(DATA EXTRACTS Opens)

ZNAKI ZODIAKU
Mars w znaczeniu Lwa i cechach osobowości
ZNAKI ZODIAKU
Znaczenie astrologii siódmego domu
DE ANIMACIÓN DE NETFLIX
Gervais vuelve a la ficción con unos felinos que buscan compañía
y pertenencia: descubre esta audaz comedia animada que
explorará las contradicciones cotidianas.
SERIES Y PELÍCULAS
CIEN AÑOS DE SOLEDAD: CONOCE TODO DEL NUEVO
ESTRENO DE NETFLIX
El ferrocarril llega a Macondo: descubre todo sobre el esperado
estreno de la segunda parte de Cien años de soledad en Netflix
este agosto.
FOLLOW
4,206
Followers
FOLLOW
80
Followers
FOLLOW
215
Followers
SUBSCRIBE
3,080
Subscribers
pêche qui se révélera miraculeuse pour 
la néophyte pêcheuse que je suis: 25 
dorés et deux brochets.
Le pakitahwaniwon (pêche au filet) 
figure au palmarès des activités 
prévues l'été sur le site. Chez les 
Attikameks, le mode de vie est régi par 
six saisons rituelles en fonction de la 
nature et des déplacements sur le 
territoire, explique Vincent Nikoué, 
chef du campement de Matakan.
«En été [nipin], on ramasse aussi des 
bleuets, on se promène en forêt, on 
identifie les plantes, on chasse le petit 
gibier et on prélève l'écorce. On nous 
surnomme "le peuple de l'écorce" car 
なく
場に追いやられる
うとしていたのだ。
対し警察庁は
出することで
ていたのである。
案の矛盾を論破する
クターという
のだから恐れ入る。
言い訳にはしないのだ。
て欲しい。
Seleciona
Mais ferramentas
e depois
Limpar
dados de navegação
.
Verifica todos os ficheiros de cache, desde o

(DATA EXTRACTS Closes)
(DATA EXTRACTS Opens)

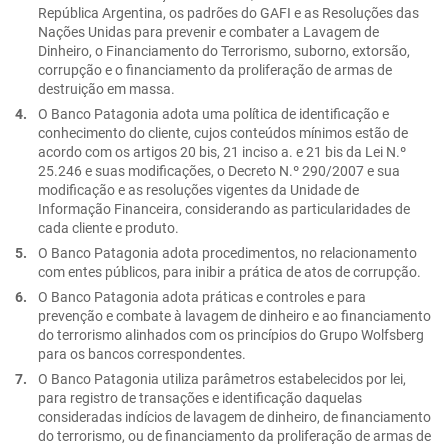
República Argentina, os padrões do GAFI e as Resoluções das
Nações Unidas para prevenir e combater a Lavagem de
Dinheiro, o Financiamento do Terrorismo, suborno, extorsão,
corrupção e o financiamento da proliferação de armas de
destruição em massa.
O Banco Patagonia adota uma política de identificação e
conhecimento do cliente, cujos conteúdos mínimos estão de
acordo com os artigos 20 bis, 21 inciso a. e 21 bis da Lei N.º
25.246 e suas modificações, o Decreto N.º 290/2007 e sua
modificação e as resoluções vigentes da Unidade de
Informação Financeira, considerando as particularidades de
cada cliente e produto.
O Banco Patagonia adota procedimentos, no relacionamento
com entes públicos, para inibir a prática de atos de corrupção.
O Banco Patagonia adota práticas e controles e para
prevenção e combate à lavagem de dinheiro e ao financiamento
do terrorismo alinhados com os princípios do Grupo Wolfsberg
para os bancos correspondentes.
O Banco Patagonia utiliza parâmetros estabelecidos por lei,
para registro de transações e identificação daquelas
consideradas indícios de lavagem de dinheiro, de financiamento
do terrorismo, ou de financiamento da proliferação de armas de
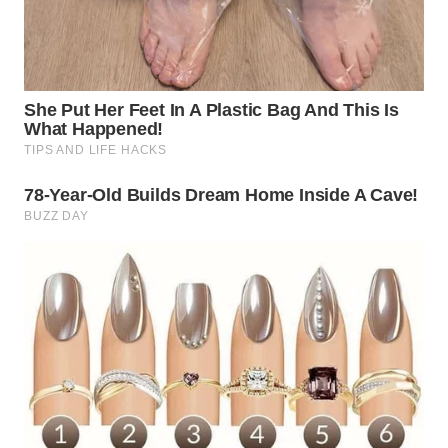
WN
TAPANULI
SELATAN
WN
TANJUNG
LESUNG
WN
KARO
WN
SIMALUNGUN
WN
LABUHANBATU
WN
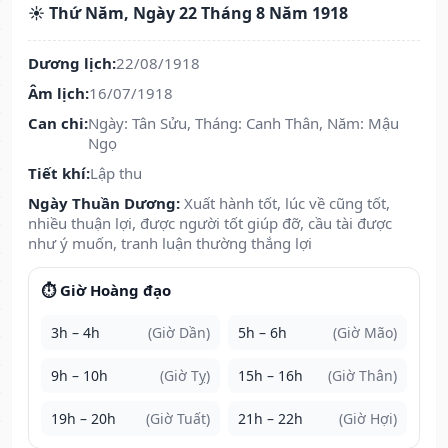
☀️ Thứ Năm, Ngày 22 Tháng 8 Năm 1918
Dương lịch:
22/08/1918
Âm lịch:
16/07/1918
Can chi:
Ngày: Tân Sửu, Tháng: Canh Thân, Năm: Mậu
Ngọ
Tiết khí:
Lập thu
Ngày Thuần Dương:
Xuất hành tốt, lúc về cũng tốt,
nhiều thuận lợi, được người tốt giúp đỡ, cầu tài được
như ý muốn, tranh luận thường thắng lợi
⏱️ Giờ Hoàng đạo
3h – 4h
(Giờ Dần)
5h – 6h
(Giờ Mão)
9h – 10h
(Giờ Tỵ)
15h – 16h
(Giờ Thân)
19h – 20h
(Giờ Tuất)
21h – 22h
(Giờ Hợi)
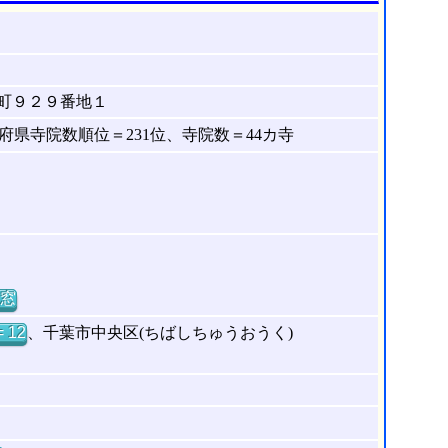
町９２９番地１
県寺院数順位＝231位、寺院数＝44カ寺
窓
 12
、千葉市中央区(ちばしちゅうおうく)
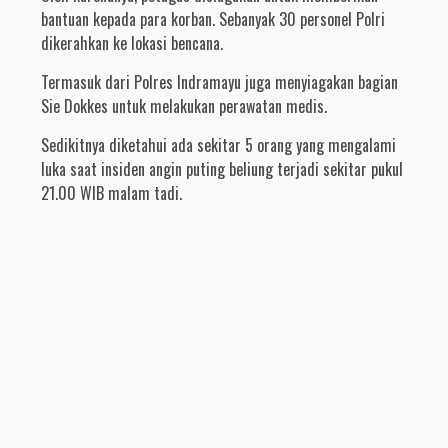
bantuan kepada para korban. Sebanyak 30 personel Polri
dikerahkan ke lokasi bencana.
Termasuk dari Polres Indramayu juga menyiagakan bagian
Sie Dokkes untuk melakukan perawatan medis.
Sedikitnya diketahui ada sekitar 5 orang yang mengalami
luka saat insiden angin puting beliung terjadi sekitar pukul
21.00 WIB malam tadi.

(DATA EXTRACTS Closes)
(DATA EXTRACTS Opens)

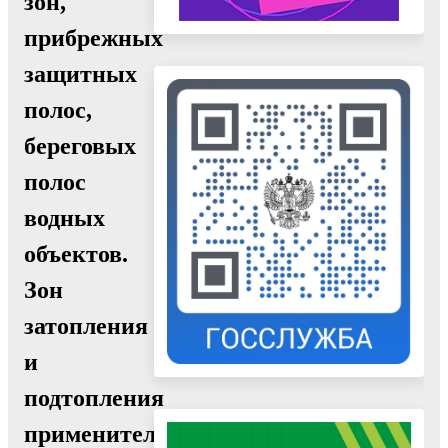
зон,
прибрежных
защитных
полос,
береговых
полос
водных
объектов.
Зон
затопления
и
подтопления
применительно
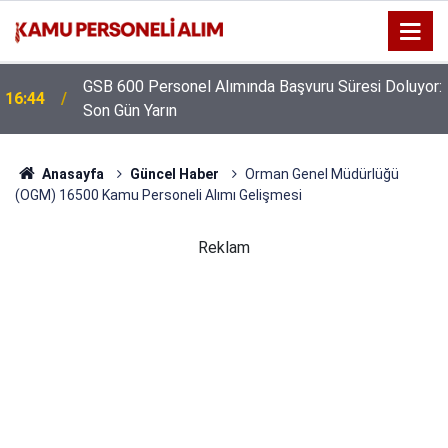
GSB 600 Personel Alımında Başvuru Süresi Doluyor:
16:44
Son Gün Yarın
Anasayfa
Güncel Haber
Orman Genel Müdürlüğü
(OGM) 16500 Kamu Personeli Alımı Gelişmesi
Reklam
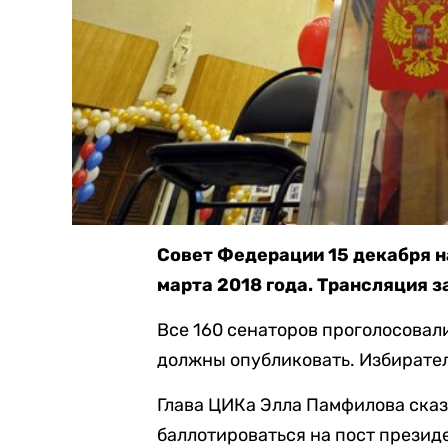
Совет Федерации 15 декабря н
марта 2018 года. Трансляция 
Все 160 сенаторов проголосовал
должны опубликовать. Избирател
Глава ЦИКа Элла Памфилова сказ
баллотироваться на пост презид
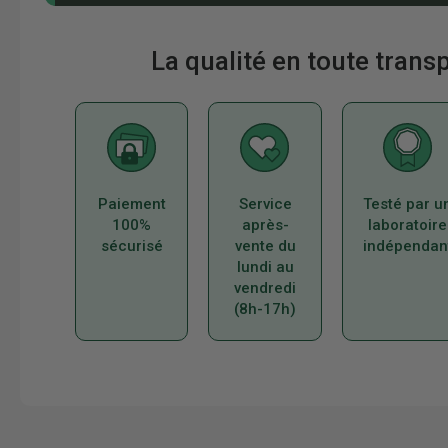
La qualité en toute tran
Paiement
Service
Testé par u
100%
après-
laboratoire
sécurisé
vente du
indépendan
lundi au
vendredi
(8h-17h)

(DATA EXTRACTS Closes)

EXERCISE BRIEF
The lines above from the one with "nature et des déplacements sur le" through the one with "gibier et on prélève l'écorce. On nous" are to be duplicated exactly, ends included, with nothing added.

RESULT OF THIS TASK
nature et des déplacements sur le 
territoire, explique Vincent Nikoué, 
chef du campement de Matakan.
«En été [nipin], on ramasse aussi des 
bleuets, on se promène en forêt, on 
identifie les plantes, on chasse le petit 
gibier et on prélève l'écorce. On nous 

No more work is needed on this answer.